▶ _Work to complete_
Copy out the lines below word for word, leaving out the pictures.

▶ _Data supplied_
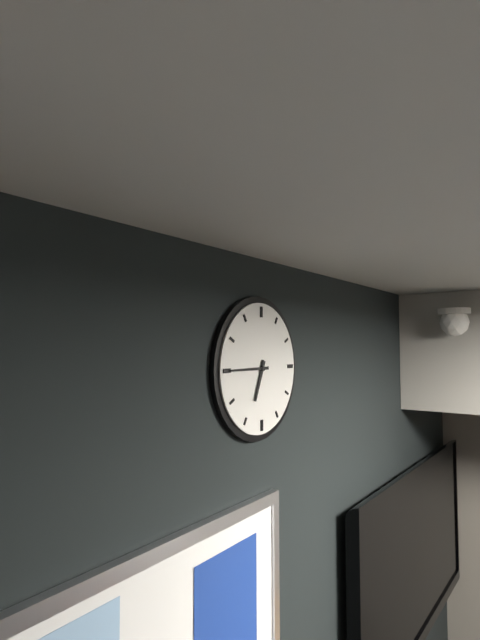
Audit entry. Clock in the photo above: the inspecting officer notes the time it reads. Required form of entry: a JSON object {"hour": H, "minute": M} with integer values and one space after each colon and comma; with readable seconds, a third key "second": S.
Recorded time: {"hour": 6, "minute": 45}
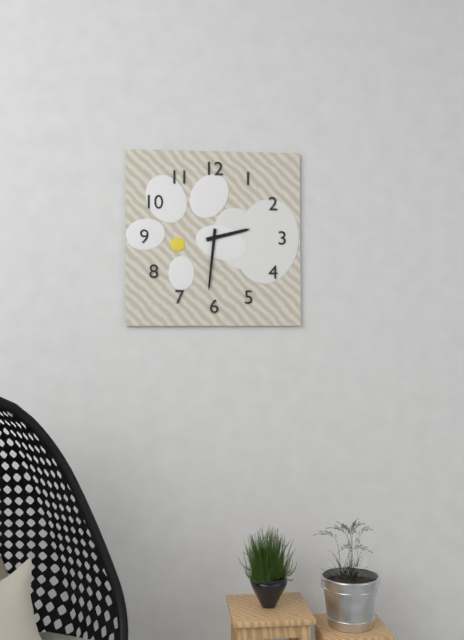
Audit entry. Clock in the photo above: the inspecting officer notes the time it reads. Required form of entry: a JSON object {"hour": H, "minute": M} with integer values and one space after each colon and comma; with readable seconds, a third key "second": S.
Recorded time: {"hour": 2, "minute": 31}
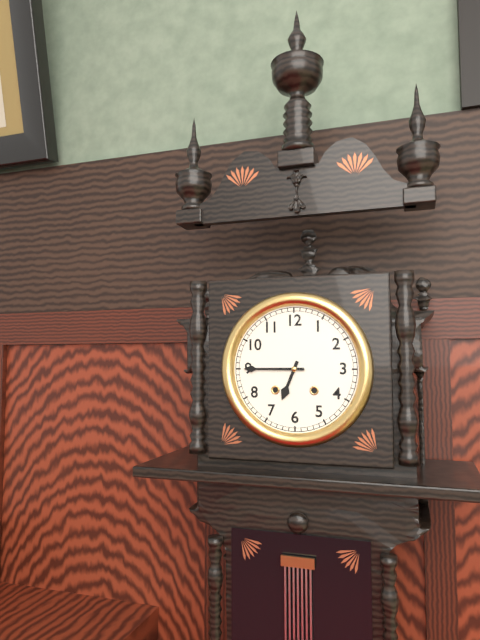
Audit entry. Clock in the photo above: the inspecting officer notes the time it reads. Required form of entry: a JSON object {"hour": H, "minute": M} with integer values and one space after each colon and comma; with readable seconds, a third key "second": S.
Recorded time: {"hour": 6, "minute": 45}
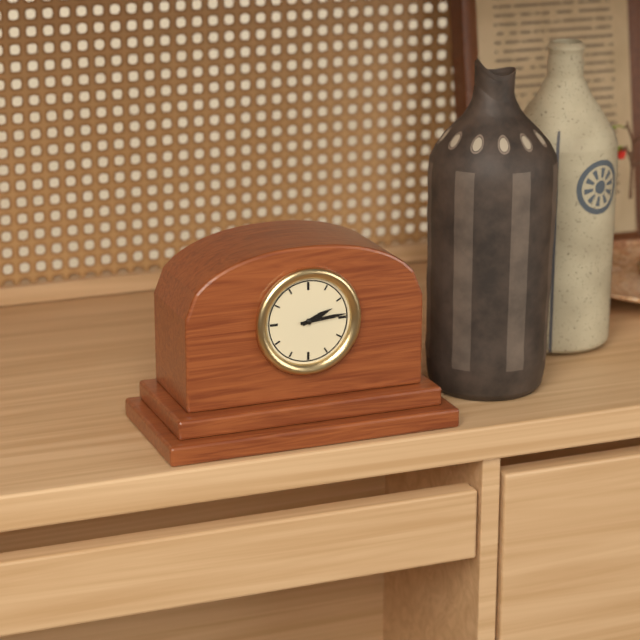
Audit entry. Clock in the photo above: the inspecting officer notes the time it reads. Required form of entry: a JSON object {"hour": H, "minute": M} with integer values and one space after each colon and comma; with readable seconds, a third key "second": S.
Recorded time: {"hour": 2, "minute": 14}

▶ _Response for this exercise_
Audit entry. Clock in the photo above: the inspecting officer notes the time it reads. Required form of entry: a JSON object {"hour": H, "minute": M} with integer values and one space after each colon and comma; with readable seconds, a third key "second": S.
Recorded time: {"hour": 6, "minute": 45}
Audit entry. Clock in the photo above: the inspecting officer notes the time it reads. Required form of entry: a JSON object {"hour": H, "minute": M} with integer values and one space after each colon and comma; with readable seconds, a third key "second": S.
Recorded time: {"hour": 2, "minute": 31}
Audit entry. Clock in the photo above: the inspecting officer notes the time it reads. Required form of entry: a JSON object {"hour": H, "minute": M} with integer values and one space after each colon and comma; with readable seconds, a third key "second": S.
Recorded time: {"hour": 6, "minute": 45}
Audit entry. Clock in the photo above: the inspecting officer notes the time it reads. Required form of entry: a JSON object {"hour": H, "minute": M} with integer values and one space after each colon and comma; with readable seconds, a third key "second": S.
Recorded time: {"hour": 2, "minute": 14}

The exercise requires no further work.